* _TASK ITEM A_: Reproduce the records line for line, from their first line through the line containing "Usamos cookies para", with both of those lines included.

* _PAGE EXTRACT_:
=== Begin Enclosure ===
Date: 04/14/97 at 15:08:57
From: Anonymous
Subject: Lines of symmetry

Hello!

How many lines of symmetry are there in a circle? This has been an on-
going conversation in our class. We've asked many teachers and we
have come up with 3 answers: 180, 360, and infinitely many.  

Thank you for your time

Date: 04/14/97 at 22:28:18
From: Doctor Steven
Subject: Re: Lines of symmetry

It seems you are asking the question: "How many lines can a circle be 
reflected about and still be self-coincident (i.e., fall back onto 
itself)?"

The answer is infinitely many.  Take any diameter of the circle and 
reflect the circle about that diameter and it will be self-coincident.  
There are an infinite number of diameters of a circle, so there is an 
infinite number of such lines.

Notice that the circle is also self-coincident under any rotation.  So 
there are an infinite number of symmetry rotations of the circle.

A more difficult question would be to ask how many lines and rotations 
of symmetry a polygon has.  Number the corners of a square like so:

    1  _______  2
      |       |
      |       |
      |       |
      |_______| 
    3           4

When we flip the square about a line of symmetry or rotate the square, 
we will call this a rigid motion, because the square maintains its 
shape (i.e., it doesn't get squashed or anything).  A square has 4 
lines of symmetry: the horizontal line, the vertical line, and the two 
diagonals.  It also has 4 rotations: the 90 degree turn, the 180 
degree turn, the 270 degree turn and the 360 degree turn.  

The horizontal line flip switches 1 and 3, and switches 2 and 4.
=== End Enclosure ===
* _LISTED RECORDS_:
=== Begin Enclosure ===
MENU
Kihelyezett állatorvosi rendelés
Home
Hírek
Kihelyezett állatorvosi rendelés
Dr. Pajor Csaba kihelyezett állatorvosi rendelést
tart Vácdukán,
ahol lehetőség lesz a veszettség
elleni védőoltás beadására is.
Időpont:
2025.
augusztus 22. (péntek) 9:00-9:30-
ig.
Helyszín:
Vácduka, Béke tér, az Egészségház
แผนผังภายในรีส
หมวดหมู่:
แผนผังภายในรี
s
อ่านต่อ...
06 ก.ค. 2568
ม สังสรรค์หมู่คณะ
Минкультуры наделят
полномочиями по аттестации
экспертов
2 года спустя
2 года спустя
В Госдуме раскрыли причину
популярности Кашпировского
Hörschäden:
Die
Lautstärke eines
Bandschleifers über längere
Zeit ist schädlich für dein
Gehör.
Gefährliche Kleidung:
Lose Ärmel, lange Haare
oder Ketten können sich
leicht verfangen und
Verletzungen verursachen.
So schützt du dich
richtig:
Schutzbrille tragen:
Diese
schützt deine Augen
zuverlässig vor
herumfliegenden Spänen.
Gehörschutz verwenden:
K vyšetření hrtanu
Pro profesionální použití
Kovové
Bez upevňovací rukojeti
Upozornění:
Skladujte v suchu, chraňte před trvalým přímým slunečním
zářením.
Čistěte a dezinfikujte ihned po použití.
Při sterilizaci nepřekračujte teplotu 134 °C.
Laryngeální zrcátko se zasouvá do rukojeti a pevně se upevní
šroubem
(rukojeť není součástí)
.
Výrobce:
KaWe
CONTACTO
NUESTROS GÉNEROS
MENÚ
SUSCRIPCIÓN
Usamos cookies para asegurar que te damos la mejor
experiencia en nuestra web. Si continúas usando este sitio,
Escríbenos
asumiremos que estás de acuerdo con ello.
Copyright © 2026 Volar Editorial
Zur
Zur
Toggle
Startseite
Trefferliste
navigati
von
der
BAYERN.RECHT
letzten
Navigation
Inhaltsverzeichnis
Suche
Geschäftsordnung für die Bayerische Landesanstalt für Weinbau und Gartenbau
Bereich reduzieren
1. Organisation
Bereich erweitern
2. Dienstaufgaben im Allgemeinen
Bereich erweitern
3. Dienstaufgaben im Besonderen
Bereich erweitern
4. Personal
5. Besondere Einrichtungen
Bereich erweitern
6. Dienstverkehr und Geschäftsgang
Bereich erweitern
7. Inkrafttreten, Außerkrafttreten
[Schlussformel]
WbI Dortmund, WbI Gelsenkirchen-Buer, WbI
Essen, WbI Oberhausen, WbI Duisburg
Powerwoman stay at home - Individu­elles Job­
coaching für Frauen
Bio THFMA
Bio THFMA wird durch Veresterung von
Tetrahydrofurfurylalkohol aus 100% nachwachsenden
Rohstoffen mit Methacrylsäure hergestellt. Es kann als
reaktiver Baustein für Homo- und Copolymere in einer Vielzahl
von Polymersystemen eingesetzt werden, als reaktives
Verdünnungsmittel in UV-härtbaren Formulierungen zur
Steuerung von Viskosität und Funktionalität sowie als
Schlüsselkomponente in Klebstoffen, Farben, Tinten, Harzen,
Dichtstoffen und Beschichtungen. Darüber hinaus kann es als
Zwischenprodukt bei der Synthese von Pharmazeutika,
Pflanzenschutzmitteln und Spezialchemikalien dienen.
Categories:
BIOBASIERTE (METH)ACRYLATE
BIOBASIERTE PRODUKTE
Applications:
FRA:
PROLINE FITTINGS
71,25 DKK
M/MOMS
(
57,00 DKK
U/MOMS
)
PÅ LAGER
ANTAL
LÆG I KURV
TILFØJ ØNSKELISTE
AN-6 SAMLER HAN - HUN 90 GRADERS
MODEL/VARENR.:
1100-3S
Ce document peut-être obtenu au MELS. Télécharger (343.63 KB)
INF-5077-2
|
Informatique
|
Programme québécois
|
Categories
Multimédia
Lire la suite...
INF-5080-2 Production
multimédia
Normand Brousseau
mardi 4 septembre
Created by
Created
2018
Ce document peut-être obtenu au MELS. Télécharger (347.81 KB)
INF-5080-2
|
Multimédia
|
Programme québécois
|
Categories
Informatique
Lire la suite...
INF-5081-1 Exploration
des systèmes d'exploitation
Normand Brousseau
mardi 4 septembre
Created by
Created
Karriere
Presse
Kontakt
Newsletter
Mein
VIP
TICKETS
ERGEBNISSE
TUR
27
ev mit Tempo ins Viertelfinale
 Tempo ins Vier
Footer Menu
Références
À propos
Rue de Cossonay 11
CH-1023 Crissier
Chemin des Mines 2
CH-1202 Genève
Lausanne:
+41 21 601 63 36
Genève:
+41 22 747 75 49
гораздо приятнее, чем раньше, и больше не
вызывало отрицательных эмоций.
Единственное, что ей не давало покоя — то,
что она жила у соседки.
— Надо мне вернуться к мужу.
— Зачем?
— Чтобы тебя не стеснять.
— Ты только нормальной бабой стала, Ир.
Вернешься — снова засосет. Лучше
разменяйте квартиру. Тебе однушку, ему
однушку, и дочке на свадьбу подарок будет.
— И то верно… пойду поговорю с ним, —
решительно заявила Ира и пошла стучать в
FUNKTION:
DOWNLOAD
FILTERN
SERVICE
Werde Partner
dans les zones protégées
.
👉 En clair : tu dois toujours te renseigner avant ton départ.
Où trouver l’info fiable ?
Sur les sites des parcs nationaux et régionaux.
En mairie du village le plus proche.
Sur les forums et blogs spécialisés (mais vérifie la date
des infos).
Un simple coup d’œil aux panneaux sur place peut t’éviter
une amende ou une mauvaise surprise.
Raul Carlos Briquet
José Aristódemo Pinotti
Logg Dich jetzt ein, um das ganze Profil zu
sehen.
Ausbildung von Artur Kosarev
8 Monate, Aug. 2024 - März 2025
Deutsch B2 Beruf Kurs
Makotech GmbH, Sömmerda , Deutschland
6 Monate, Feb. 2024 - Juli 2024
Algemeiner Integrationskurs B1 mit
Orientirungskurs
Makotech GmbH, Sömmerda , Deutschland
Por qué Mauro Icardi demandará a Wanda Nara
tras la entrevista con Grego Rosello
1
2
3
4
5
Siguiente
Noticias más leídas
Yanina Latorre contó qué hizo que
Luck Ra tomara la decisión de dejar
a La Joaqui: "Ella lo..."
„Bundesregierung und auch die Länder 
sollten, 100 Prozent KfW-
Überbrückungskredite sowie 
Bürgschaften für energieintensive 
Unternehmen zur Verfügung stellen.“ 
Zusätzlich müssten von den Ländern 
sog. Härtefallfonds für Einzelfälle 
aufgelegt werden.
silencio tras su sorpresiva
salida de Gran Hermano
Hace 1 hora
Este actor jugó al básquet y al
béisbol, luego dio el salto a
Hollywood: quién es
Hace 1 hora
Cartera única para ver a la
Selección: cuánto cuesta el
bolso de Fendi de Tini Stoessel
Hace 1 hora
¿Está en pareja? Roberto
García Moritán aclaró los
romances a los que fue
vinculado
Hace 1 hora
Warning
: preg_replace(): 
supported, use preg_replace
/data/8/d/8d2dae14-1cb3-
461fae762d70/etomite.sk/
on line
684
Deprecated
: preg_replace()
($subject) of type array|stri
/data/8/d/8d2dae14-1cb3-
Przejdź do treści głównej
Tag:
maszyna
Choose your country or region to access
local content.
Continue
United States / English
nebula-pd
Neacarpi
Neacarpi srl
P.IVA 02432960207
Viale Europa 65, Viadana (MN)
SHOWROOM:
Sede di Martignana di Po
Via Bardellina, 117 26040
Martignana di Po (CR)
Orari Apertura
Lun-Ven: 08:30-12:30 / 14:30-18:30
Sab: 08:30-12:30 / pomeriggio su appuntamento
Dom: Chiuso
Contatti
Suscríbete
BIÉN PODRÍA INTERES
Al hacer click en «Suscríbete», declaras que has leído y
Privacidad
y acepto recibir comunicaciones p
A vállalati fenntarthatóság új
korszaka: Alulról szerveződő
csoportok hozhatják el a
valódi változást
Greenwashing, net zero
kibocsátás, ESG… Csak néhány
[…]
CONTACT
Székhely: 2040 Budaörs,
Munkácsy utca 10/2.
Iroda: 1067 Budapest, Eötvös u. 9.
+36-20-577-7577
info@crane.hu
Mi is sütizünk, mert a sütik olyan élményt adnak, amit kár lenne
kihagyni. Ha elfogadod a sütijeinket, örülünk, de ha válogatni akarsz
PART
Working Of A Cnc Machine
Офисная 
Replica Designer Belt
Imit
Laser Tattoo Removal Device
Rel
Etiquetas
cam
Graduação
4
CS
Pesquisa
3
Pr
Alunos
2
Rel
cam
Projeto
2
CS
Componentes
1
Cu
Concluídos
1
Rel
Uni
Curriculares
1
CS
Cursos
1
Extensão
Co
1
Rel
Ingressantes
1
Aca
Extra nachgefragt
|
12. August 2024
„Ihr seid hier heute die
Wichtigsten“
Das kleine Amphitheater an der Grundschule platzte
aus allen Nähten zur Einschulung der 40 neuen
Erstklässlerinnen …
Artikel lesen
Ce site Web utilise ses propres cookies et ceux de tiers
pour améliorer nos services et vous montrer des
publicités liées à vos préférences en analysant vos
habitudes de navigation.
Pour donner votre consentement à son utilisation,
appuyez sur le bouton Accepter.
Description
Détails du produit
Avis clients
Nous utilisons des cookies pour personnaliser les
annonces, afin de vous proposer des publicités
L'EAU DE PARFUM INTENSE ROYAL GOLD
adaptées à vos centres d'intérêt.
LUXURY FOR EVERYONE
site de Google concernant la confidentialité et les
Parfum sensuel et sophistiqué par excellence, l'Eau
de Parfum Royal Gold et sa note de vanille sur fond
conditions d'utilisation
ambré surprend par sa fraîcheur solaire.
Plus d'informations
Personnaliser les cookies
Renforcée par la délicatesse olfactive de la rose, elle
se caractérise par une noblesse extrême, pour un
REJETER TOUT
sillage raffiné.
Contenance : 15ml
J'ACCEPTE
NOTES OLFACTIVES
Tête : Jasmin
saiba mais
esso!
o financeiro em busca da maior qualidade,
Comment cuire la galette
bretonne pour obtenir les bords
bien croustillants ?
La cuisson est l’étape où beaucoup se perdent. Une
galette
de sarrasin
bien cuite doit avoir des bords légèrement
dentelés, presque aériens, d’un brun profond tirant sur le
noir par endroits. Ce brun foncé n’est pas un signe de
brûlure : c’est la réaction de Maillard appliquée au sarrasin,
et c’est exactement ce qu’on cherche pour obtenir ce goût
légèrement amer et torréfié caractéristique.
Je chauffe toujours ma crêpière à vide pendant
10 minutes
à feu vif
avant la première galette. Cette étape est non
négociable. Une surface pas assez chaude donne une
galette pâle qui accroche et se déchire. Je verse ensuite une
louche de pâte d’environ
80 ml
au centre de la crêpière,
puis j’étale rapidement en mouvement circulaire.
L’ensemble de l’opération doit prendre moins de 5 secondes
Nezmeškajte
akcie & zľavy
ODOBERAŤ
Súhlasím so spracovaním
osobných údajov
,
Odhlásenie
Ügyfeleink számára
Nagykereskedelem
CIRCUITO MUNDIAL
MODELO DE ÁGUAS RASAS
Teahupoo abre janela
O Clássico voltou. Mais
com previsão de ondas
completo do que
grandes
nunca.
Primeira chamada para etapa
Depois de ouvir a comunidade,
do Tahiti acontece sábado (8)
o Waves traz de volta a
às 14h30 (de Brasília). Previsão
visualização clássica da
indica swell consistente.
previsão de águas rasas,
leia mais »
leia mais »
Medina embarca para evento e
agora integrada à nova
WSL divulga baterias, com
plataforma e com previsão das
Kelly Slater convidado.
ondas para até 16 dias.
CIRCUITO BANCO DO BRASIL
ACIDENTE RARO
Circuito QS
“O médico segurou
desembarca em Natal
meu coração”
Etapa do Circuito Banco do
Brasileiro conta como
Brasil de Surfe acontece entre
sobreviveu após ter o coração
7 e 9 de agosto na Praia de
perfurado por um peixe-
=== End Enclosure ===
* _TASK ITEM B_: Continue the lines-of-symmetry exchange, starting right after its last sentence.

* _TASK RESULT A_:
MENU
Kihelyezett állatorvosi rendelés
Home
Hírek
Kihelyezett állatorvosi rendelés
Dr. Pajor Csaba kihelyezett állatorvosi rendelést
tart Vácdukán,
ahol lehetőség lesz a veszettség
elleni védőoltás beadására is.
Időpont:
2025.
augusztus 22. (péntek) 9:00-9:30-
ig.
Helyszín:
Vácduka, Béke tér, az Egészségház
แผนผังภายในรีส
หมวดหมู่:
แผนผังภายในรี
s
อ่านต่อ...
06 ก.ค. 2568
ม สังสรรค์หมู่คณะ
Минкультуры наделят
полномочиями по аттестации
экспертов
2 года спустя
2 года спустя
В Госдуме раскрыли причину
популярности Кашпировского
Hörschäden:
Die
Lautstärke eines
Bandschleifers über längere
Zeit ist schädlich für dein
Gehör.
Gefährliche Kleidung:
Lose Ärmel, lange Haare
oder Ketten können sich
leicht verfangen und
Verletzungen verursachen.
So schützt du dich
richtig:
Schutzbrille tragen:
Diese
schützt deine Augen
zuverlässig vor
herumfliegenden Spänen.
Gehörschutz verwenden:
K vyšetření hrtanu
Pro profesionální použití
Kovové
Bez upevňovací rukojeti
Upozornění:
Skladujte v suchu, chraňte před trvalým přímým slunečním
zářením.
Čistěte a dezinfikujte ihned po použití.
Při sterilizaci nepřekračujte teplotu 134 °C.
Laryngeální zrcátko se zasouvá do rukojeti a pevně se upevní
šroubem
(rukojeť není součástí)
.
Výrobce:
KaWe
CONTACTO
NUESTROS GÉNEROS
MENÚ
SUSCRIPCIÓN
Usamos cookies para asegurar que te damos la mejor

* _TASK RESULT B_:
The vertical line flip switches 1 and 2, and switches 3 and 4.
The 1,4-diagonal line flip switches 3 and 2 and leaves both 1 and 4           
   fixed.
The 3,2-diagonal line flip switches 1 and 4 and leaves both 3 and 2 
   fixed.
The 360 degree (or 0 degree, however you look at it) rotation leaves     
   everything fixed.
The 90 degree rotation moves 1 to 2, 2 to 4, 4 to 3, and 3 to 1.
The 180 degree rotation moves 1 to 4, and 2 to 3.
The 270 degree rotation moves 1 to 3, 3 to 4, 4 to 2, and 2 to 1.

Note that following any one of the rigid motions by another rigid 
motion gives us a different rigid motion. For example: The horizontal 
flip, followed by the 90 degree rotation switches 3 and 2 and leaves 1 
and 4 fixed, which is the same as the 1,4-diagonal flip.

I leave it to you to figure out the symmetries of a pentagon, and 
polygons in general.

Hope this helps.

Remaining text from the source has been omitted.